Hello everyone,
I'm currently fiddling around with the mechanics behind a turn based battle system.
At the moment I'm clueless about how to handle the mechanic of desciding between hits and misses.
The default is to just compare rand(100) with your hit rate.
I was not too fond of this version, as it felt too "binary", literally hit-or-miss.
Need to roll a 95 or less to hit but get a 96? too bad, you get nothing.
The next step was to have multiple partial attack attempts. Depending on the relevant stats the game would basically iterate over 3 to 20 hit rolls and sum the positive results up; 5 confirmed hits would do 100% damage compared to the normal system, 2 hits 40%, etc.
This falls apart with more hit attempts as it becomes statistics instead of some degree of luck.
The third (and current) version... not nearly as easy explained.
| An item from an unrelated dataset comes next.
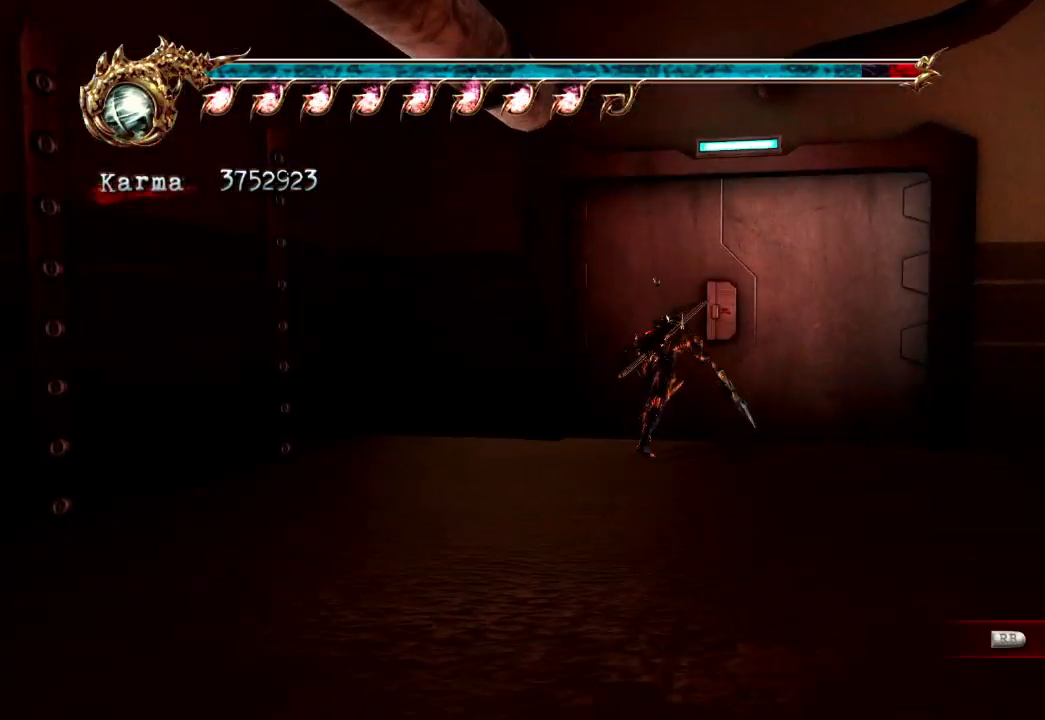
{"dt_ms": 500, "buttons": [], "left_stick": "up", "right_stick": "center", "events": [[33, "left_stick", "up"], [67, "R1", "down"], [167, "R1", "up"]]}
First rand(hit_attempts*100) is called.
The result is then compared to expected_hit_rate * 100 and biased towards the expected hit rate via modelling on a square-root function.
maybe the code helps...
values are multiplied by 10 to increase precision
def number_confirmed_hits(hit_rate = 100, max_hits = 10)
n = 1.0 * rand(10 * 100 * max_hits+1)
c = 10.0 * 100 * max_hits
d = 10.0 * hit_rate
if n > d
result = c-(c-d)*(Math.sqrt(1.0*(c - n)/(c-d)))
else
result = d*Math.sqrt(1.0*n/d)
end
return Integer(result/1000)
end
The problem with this version is the real hit chance; a simple test (100k iterations over the function) with hit_rate = 30 and max_hits = 10 only had 3% misses. Which is a problem if I consider that I added some passive abilities that should be triggered on a miss...
What I want is a way that:
-is not binary hit or miss
-allows for a real rate of misses if the hit rate is bad (some passive abilities are triggered on a miss)
Currently I'm clueless as to how to progress towards that goal.